Cette gestion et la pénurie entraînée coûteront à la France des centaines, si ce n’est pas des milliers de morts supplémentaires. Merci Bruno !

Le festival d’âneries criminelles de la semaine suivante sera ininterrompu.

Le point d’orgue est atteint lors du discours du président de la République. Se surpassant dans une homélie ex-cathedra au ton mielleux pénible de manipulation grossière, Macron multipliera les injonctions paradoxales : si vous êtes vieux, restez chez vous, mais allez voter ; vous êtes à risque, mais si vous avez fait médecine, retournez auprès des malades, histoire d’aider.
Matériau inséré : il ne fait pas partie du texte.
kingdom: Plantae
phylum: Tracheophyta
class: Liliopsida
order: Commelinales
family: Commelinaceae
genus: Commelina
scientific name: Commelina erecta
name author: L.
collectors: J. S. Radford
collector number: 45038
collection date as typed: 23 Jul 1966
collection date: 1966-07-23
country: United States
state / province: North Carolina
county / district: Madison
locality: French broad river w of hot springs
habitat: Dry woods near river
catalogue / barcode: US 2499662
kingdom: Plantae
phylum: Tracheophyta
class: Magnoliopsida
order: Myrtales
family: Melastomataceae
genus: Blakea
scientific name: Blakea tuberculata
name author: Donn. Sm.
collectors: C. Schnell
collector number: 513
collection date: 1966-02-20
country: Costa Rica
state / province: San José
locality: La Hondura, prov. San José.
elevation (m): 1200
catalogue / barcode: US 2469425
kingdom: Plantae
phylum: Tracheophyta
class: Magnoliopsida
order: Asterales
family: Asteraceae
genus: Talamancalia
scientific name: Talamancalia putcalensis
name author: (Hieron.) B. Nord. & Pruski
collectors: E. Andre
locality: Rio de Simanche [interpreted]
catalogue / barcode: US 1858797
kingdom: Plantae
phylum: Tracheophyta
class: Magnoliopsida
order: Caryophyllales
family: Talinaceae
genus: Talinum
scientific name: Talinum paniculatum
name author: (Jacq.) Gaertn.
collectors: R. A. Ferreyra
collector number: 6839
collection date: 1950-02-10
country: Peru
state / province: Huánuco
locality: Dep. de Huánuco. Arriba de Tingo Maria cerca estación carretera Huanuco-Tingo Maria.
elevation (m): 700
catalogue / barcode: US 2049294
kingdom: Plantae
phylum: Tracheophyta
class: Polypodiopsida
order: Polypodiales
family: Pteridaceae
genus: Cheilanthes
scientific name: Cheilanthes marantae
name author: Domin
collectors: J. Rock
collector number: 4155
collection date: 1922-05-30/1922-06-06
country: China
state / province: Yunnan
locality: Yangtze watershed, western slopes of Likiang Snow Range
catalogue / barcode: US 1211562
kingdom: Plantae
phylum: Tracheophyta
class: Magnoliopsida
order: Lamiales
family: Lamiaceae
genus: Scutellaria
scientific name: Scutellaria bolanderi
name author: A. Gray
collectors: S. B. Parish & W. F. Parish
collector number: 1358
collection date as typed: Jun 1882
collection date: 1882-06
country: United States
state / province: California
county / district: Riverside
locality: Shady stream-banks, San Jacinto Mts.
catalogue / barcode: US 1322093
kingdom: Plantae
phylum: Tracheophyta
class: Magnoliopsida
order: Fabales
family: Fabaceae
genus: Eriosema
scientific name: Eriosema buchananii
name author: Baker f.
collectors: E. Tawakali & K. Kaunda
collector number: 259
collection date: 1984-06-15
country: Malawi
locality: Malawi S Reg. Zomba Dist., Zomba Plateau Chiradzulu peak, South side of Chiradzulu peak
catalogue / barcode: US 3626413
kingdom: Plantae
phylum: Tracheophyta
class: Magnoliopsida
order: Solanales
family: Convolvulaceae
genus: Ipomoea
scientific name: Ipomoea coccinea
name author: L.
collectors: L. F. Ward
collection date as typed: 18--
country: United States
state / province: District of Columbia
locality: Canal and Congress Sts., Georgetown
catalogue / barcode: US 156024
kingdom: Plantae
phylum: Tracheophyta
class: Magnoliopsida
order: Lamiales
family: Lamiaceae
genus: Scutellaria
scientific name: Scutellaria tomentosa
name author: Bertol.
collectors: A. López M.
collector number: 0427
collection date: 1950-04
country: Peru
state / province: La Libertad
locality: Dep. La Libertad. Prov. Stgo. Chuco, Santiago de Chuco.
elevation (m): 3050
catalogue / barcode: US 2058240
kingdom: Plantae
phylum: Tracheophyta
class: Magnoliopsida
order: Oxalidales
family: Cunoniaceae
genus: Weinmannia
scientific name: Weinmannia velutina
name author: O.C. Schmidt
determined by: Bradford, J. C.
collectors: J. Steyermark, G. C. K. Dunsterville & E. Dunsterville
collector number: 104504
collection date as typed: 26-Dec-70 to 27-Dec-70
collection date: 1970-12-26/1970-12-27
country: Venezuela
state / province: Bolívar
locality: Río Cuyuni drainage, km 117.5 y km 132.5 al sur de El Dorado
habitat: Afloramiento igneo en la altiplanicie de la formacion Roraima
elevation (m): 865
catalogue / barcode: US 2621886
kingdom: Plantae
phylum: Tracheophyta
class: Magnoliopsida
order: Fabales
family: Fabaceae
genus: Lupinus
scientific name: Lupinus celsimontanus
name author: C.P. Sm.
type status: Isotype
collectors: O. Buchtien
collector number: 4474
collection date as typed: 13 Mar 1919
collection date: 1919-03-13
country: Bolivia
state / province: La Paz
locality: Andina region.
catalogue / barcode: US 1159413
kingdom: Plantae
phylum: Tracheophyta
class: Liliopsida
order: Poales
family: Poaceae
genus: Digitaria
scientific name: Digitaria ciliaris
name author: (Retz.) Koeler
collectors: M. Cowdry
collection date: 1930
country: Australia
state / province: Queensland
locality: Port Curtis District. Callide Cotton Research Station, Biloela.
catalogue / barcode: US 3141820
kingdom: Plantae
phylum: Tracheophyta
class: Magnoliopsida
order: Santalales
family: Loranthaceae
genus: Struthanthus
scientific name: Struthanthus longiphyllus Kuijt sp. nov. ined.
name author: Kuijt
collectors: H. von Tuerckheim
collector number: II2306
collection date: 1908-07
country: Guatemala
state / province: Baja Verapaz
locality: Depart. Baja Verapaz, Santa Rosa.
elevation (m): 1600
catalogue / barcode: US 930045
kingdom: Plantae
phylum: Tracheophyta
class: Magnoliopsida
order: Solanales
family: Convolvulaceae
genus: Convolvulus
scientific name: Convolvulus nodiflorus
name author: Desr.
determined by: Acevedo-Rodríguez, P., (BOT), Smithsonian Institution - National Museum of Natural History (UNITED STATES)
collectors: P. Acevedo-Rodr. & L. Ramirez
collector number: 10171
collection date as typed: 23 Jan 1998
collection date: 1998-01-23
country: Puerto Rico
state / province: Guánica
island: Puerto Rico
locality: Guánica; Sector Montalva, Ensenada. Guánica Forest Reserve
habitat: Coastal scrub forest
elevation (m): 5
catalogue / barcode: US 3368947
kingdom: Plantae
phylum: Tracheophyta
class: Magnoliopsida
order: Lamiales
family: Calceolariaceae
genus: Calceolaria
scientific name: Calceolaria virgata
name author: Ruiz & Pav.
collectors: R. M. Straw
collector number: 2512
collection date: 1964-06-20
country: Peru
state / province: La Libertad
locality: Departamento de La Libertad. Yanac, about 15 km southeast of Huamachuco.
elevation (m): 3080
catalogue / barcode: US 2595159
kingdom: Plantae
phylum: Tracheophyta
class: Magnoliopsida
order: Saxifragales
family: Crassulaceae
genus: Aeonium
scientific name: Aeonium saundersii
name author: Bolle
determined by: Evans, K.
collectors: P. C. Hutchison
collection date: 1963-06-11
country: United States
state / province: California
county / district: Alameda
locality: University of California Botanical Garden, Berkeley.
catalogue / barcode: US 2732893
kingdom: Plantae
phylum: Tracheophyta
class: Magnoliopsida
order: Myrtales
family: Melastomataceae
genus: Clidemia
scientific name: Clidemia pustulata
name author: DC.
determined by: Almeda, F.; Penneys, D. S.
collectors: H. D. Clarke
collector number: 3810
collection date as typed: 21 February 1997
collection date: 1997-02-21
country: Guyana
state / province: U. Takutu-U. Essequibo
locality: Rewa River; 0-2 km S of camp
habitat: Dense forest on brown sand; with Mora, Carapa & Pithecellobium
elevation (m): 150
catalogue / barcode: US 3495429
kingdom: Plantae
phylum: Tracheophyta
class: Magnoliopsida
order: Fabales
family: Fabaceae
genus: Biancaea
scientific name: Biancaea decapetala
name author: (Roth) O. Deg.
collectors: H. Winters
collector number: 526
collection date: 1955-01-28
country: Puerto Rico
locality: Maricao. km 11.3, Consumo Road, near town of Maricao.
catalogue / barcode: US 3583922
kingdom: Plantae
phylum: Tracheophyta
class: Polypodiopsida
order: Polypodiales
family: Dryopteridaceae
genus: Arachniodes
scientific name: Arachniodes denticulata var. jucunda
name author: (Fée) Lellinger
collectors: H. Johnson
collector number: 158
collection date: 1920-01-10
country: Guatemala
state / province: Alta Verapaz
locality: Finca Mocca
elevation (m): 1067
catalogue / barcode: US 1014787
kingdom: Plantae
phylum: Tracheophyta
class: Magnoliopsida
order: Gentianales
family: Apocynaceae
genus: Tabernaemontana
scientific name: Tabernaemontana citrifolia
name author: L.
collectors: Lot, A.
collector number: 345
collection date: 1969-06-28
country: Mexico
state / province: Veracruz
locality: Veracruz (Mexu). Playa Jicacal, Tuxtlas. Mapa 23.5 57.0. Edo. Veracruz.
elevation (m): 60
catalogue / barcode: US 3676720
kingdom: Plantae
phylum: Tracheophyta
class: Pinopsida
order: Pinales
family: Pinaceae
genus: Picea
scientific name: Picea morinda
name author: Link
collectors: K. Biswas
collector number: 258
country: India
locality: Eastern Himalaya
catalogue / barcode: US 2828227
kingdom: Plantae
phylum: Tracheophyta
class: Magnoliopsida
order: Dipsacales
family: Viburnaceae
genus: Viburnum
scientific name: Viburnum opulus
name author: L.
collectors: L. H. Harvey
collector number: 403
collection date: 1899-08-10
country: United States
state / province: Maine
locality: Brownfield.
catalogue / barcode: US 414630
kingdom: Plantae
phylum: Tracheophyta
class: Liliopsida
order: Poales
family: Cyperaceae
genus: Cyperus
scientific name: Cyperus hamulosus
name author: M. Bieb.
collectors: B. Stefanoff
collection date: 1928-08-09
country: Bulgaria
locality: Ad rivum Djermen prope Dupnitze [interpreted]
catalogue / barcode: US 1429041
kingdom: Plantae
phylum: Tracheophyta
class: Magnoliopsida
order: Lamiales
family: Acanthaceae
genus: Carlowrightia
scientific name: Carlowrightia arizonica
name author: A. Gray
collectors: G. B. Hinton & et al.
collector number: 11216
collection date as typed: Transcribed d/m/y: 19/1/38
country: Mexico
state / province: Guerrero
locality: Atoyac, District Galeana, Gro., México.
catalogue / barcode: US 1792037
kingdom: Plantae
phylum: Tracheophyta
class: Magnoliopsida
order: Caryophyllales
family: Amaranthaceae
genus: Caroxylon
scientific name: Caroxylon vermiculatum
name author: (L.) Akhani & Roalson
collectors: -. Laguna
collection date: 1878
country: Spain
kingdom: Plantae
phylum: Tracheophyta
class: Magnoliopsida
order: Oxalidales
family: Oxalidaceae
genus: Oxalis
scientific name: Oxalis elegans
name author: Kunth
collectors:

Et on va fermer tous les établissements d’enseignement car la situation est grave, mais seulement à partir de lundi.

Formidable.

Et devant l’incohérence des Français confus qui ont persisté à fréquenter les terrasses et les parcs le week-end suivant, l’incohérent gouvernement décide de mettre en place un confinement général dans une ambiance de déni parfaitement apte à susciter l’adhésion, la compréhension et la participation même des populations concernées…

Non, décidément, rien ne pourra atténuer la responsabilité de cette gestion de Gribouille, de ces minimisations criminelles alors qu’on savait, dès mi-janvier, qu’on avait quelque chose de sérieux à gérer, qu’on savait dès que l’Italie a fermé ses portes, qu’il faudrait frapper vite et fort pour limiter la casse, soit en protégeant le plus possible, en testant le maximum de Français, en confinant les positifs, soit en passant à des systèmes de quarantaines strictes qui, malgré leur inefficacité de long terme, permettent au moins de gagner un temps précieux pour adapter les systèmes de santés sinon débordés…

Ces indécisions, ces calculs politiciens ridicules et mesquins, cette incompétence et ces mensonges se traduisent et se traduiront par des morts, des milliers de cadavres qu’il faudra porter au débit de ces hommes et de ces femmes qui n’ont absolument pas fait le job.

Et tout ça, pour la modique somme de 1000 milliards de prélèvements par an.